▶ **DOCUMENT PASSAGE**
══════

36 If you want to make a sour cherry tart
Prepare a bottom as for other tarts. When it is finished, take a semel loaf, grate it small, and fry it in fat. Then spread it on the bottom and spread it out evenly. Break off the sour cherries (off the stalk) and lay them on this close together. Take out the pits (beforehand), that way it cooks better. Sprinkle them with sugar and cinnamon and make a fine thin cover on top. Cut this as you like and brush it with egg, and let it bake until it is enough.
(…)
53 If you want to make a sour cherry tart from juice
Take sour cherries and put them into wine. Let them boil. The wine must be sweet. When you boil it, put in a semel loaf and sugar. Then pass the cherries through and put them into a pan, let them boil and let them cool again. Then take sugar and cinnamon and put it into the above, put it on a tart base, and let it bake for a quarter hour. When you take it out, take melted butter and put it on the tart, and add sugar and cinnamon, that must always go on at the end.

══════

▶ **DATA SUPPLIED**
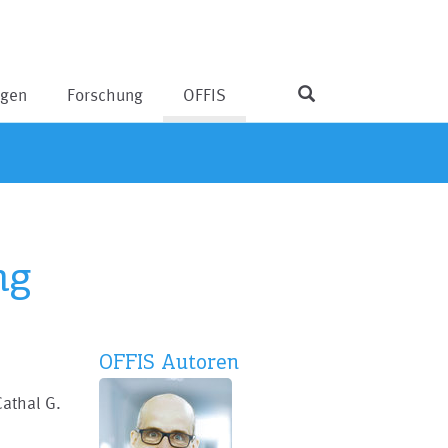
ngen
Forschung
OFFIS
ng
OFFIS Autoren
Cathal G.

══════

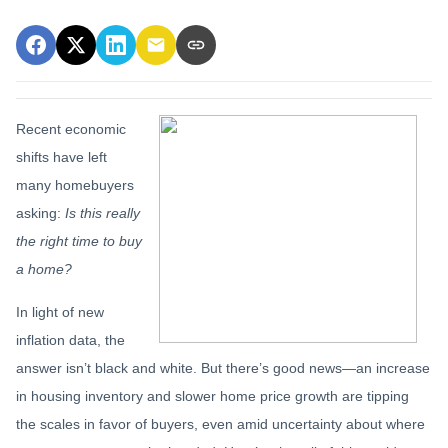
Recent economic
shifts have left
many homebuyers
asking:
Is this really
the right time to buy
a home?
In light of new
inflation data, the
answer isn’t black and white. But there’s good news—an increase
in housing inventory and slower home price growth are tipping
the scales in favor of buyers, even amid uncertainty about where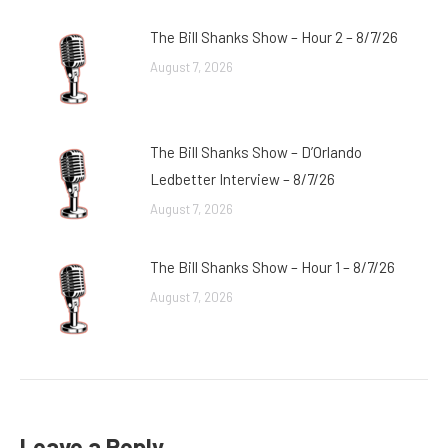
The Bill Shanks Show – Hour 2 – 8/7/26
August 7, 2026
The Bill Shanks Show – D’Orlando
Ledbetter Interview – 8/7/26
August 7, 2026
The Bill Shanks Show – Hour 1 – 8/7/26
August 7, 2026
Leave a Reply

══════

▶ **PROBLEM DETAILS**
In the sour cherry tart recipes, what must the wine be like for the tart made from juice?

▶ **OUTPUT FOR THIS TASK**
The wine must be sweet.